Quickleaf
Legend
For those who use trolls in your campaigns, do you even bother with the "can only be killed with fire/acid" deal? It's a cool facet of trolls, but PC's are bound to say "oh, well, we have torches and flint, no problem". Thoughts?
I do something different with trolls. They are fey oathkeepers, seeking any slip up to justify wanton and excessive retribution against the oath-breaker. True to the myth of the Green Knight, they are feared by monarchs, and also by fey warlocks.
Trolls IMC are gluttons, consuming 10 times the amount of food that a man would each day; a clan of trolls can quickly wipe out a region's livestock (not to mention villagers). One nasty way to kill a troll is to throw it in a pit and let it starve.

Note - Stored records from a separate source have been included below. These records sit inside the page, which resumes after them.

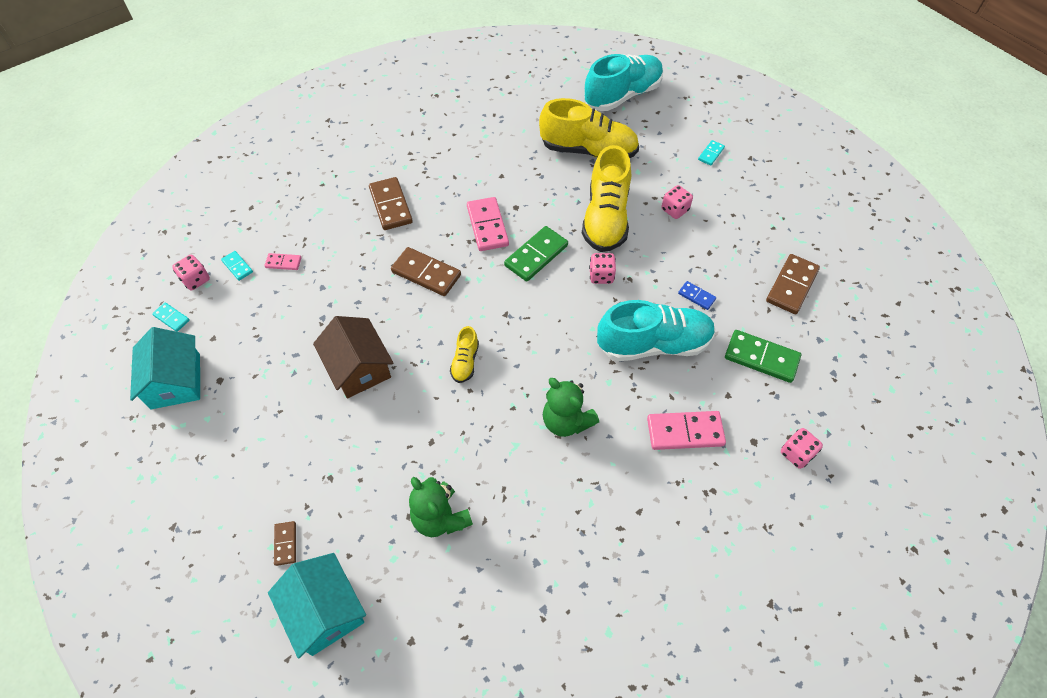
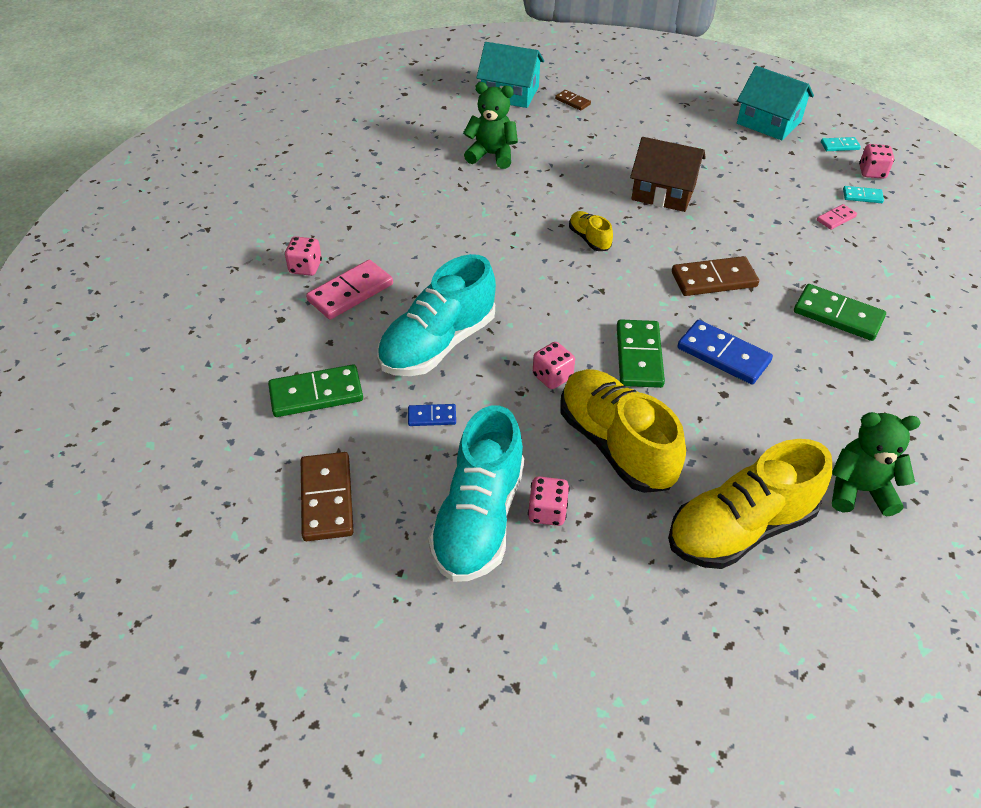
camera: 140 degrees right, 10 degrees down
brown domino [369,177,413,230] -> green domino [794,284,886,341]
pink domino [467,197,509,251] -> blue domino [677,320,773,384]
green teddy bear [543,378,599,437] -> green teddy bear moved to [832,412,921,517]
turquoise shoe [584,54,663,111] -> turquoise shoe moved to [428,405,524,582]
turquoise domino [698,140,725,166] -> none
pink dice [781,428,823,469] -> pink dice moved to [285,236,322,276]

Another method is "salting" a troll; owing to their bond with the natural world (in days of old oaths were sworn under trees, hence the word "treow" which "troll" may have in part evolved from), trolls respond to salt like most plants - it kills their ability to regenerate. My world has "alchemical salts" which can be added to a single attack (coating a blade or used as spell component) to add the "salt" damage type. Salt has other applications with zombies, giant slugs, treants/dryads, etc.

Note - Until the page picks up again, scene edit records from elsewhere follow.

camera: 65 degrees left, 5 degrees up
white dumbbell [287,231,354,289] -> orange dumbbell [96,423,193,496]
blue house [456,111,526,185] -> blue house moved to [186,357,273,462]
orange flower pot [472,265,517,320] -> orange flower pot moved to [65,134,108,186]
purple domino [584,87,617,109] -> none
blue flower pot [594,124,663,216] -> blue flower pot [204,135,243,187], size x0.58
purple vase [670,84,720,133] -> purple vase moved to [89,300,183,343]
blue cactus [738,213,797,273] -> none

Fire works against most trolls, but there are a few kinds which fire damage enables them to spawn minions which erupt from the troll's body like in Aliens. Think of how a pine cone needs intense heat to release it's seeds - "coniferous" troll tribes work that way.
Acid doesn't bypass regeneration, but in some cases I let it slow the regeneration down to a crawl, buying the PCs time for a more permanent solution.